- [Document section]:
The testbench and test development also benefited from the detailed upfront architecture specification as the test complex could be developed with the power sequencing requirement in mind. In particular at the subsystem level, e.g., for the CPU complex the encapsulating testbench was developed with a pseudo power sequence controller emulating the SOC level SLIMpro™ processor, permitting testing with the exact sequencing and timing in a simple manner.

Testplans were developed, which specified all the tests required for all the power configurations, and coverage objects for all the power sequences and power configurations.

A key decision was made to include actual system software in the verification plan to assure software-hardware integration correctness on a pre-tape-out basis. It was naturally felt this type of verification would be very time-consuming, but the runtime was found acceptable as it was estimated possible on an overnight run basis on high-end servers and minimal iterations would be expected given the pre-verification should weed out all major hardware issues, and thus the runs should work with no hiccups except for software issues. But the potential time cost was considered acceptable given the alternative time and monetary cost of malfunctioning silicon.

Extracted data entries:
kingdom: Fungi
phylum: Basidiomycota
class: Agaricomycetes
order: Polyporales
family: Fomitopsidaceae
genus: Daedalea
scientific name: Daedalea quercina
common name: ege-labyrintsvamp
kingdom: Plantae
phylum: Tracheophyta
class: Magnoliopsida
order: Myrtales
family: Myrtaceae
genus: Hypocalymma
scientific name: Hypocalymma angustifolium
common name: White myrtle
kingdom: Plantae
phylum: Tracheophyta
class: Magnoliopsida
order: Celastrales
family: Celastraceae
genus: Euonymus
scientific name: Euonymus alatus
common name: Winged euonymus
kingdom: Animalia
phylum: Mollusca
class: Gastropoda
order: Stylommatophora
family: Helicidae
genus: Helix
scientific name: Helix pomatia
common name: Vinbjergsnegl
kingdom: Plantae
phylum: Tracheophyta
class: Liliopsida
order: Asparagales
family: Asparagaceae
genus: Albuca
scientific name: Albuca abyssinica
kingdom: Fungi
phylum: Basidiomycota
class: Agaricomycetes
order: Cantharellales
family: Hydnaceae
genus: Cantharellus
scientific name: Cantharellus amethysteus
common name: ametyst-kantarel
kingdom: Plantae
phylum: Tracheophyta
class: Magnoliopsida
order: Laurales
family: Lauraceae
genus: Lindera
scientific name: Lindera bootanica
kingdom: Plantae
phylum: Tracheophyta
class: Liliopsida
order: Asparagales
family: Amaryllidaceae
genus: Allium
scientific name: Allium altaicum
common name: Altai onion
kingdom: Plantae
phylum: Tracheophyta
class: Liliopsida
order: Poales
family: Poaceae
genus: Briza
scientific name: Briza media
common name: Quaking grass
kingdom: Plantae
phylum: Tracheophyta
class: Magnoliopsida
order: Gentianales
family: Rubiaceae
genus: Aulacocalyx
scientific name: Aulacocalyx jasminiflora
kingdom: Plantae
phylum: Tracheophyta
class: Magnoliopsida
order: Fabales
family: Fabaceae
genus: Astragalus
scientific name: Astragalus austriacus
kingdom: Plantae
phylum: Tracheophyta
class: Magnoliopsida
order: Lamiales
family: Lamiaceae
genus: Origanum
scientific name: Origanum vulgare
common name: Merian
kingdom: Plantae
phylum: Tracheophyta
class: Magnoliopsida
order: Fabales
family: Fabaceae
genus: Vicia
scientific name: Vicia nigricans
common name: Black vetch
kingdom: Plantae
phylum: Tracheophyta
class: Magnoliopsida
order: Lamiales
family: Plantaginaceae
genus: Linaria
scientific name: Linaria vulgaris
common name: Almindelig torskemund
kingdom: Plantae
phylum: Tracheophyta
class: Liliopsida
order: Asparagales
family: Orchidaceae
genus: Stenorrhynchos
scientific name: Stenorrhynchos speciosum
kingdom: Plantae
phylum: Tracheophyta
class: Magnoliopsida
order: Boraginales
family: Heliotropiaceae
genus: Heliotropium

- [To be done]:
1. Copy the records word for word, beginning at the line that has "genus: Stenorrhynchos" and stopping after the last line of the records.
2. Continue the passage about chip verification planning, picking up right after its last sentence.
The passage and the records have nothing to do with each other.

- [Per-task answers]:
1.
genus: Stenorrhynchos
scientific name: Stenorrhynchos speciosum
kingdom: Plantae
phylum: Tracheophyta
class: Magnoliopsida
order: Boraginales
family: Heliotropiaceae
genus: Heliotropium

2.
Figure 1. APM86290 Power islands

Figure 2. Power Sequencing
2.2. RTL ORGANIZATION

As RTL development was gated by the architectural specification, it was possible to properly plan the RTL organization and design effort with the power architecture fully integrated upfront. The RTL was accordingly partitioned along power domain borders, greatly simplifying the UPF specification, verification and debug and backend work. It is possible to specify power domains in UPF with logic scattered across multiple blocks, but this was considered error-prone and was thus deliberately avoided.

The RTL was coded with the needed power-on reset and power sequencing signals which would then be connected automatically by the back-end tools thru the UPF specification.

OVL assertions were added to the RTL code to cover incorrect and/or unexpected power sequencing. This allowed for quick determination of miscommunications and misunderstandings between design, verification and software development, and trivialized potential disasters by pin-pointing critical issues on a very immediate basis. The UPF code itself also includes a behavioral description that permits checking of power sequence violations.

2.3. TESTS, TOOLS AND FLOWS

An important aspect of the overall power verification effort was assurance of full design tool flow integration from specification to the tape-out database. Mentor’s Questa power aware simulator readily supported the RTL to UPF integration in an easy to use manner. The compiler/simulator can include a UPF file specification on the command-line, which permits fast integration.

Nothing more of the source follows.